- _Instructions for the task_
Whenever a line of the entries below holds the string "input", copy that line and return it.

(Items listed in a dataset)
◇ ◇ ◇ ◇
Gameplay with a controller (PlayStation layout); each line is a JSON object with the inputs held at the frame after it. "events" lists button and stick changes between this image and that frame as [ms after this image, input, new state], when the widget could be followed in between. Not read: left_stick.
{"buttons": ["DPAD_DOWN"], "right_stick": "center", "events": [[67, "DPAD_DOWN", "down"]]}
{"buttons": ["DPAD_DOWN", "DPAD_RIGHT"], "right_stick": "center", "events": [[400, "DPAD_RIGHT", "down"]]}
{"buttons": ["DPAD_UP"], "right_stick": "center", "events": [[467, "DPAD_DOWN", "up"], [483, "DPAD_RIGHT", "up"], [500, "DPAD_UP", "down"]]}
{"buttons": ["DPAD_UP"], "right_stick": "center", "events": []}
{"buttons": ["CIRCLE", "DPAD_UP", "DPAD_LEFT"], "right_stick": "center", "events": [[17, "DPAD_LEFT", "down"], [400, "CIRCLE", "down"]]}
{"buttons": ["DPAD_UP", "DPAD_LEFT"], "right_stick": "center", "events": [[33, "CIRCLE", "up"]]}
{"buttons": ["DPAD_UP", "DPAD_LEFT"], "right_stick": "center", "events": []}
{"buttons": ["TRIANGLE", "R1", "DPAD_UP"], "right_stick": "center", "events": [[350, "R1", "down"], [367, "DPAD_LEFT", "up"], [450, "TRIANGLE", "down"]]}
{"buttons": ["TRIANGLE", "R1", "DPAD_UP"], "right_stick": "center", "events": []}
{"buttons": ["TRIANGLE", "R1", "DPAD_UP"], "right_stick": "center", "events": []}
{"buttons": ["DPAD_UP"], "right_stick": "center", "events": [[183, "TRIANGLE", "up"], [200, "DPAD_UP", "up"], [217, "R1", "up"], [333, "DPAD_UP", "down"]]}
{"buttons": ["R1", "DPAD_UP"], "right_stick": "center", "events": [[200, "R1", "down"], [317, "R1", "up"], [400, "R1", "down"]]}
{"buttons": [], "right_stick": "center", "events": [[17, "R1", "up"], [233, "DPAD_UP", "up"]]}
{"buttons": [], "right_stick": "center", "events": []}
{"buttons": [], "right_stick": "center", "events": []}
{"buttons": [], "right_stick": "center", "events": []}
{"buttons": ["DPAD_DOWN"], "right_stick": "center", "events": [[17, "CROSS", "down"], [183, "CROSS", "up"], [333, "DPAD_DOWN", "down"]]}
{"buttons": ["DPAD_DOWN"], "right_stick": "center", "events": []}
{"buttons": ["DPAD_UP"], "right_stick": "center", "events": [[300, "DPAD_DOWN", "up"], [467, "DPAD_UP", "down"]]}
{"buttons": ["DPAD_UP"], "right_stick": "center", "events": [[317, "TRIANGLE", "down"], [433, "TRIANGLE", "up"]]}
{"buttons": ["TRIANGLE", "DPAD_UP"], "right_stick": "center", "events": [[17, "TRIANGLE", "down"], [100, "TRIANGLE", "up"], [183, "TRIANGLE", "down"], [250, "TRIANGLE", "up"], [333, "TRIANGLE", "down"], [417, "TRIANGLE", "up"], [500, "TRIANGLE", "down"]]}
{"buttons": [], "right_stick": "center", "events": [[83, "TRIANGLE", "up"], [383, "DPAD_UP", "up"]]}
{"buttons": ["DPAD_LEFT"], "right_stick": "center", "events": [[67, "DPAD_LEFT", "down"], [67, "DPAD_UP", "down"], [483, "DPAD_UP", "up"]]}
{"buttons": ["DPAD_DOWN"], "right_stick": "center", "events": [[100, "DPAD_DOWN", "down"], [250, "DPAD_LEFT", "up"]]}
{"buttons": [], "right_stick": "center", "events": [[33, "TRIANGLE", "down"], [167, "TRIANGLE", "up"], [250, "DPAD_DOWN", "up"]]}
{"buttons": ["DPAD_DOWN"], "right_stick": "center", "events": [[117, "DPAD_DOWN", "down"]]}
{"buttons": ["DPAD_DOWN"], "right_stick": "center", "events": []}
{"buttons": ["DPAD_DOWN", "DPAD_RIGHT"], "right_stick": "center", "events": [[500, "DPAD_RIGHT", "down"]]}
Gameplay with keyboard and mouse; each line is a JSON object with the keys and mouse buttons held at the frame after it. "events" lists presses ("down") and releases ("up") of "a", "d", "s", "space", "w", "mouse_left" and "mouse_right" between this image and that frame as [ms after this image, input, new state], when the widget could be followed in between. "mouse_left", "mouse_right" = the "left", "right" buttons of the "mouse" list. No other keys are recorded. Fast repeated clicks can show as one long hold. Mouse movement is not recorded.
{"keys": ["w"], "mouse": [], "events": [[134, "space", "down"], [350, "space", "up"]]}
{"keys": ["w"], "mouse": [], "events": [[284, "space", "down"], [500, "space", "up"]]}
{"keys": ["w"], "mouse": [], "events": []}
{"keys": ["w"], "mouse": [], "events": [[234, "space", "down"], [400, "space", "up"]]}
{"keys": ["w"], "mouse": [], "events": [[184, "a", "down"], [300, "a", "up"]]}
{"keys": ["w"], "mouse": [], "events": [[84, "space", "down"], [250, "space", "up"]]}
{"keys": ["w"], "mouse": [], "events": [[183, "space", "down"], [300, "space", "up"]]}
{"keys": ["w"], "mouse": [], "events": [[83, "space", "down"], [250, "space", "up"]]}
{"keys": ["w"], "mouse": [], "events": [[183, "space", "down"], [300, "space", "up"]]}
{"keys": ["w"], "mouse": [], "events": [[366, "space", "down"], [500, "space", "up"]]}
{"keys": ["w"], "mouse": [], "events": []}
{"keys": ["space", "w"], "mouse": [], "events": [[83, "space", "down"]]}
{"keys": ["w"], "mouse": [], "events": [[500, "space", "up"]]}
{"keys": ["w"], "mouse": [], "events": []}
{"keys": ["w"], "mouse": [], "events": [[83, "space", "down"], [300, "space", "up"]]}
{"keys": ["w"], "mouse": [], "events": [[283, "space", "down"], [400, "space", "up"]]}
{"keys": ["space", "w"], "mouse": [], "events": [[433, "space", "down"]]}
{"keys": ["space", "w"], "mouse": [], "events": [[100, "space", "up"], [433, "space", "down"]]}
◇ ◇ ◇ ◇
- _Written answer_
Gameplay with a controller (PlayStation layout); each line is a JSON object with the inputs held at the frame after it. "events" lists button and stick changes between this image and that frame as [ms after this image, input, new state], when the widget could be followed in between. Not read: left_stick.
Gameplay with keyboard and mouse; each line is a JSON object with the keys and mouse buttons held at the frame after it. "events" lists presses ("down") and releases ("up") of "a", "d", "s", "space", "w", "mouse_left" and "mouse_right" between this image and that frame as [ms after this image, input, new state], when the widget could be followed in between. "mouse_left", "mouse_right" = the "left", "right" buttons of the "mouse" list. No other keys are recorded. Fast repeated clicks can show as one long hold. Mouse movement is not recorded.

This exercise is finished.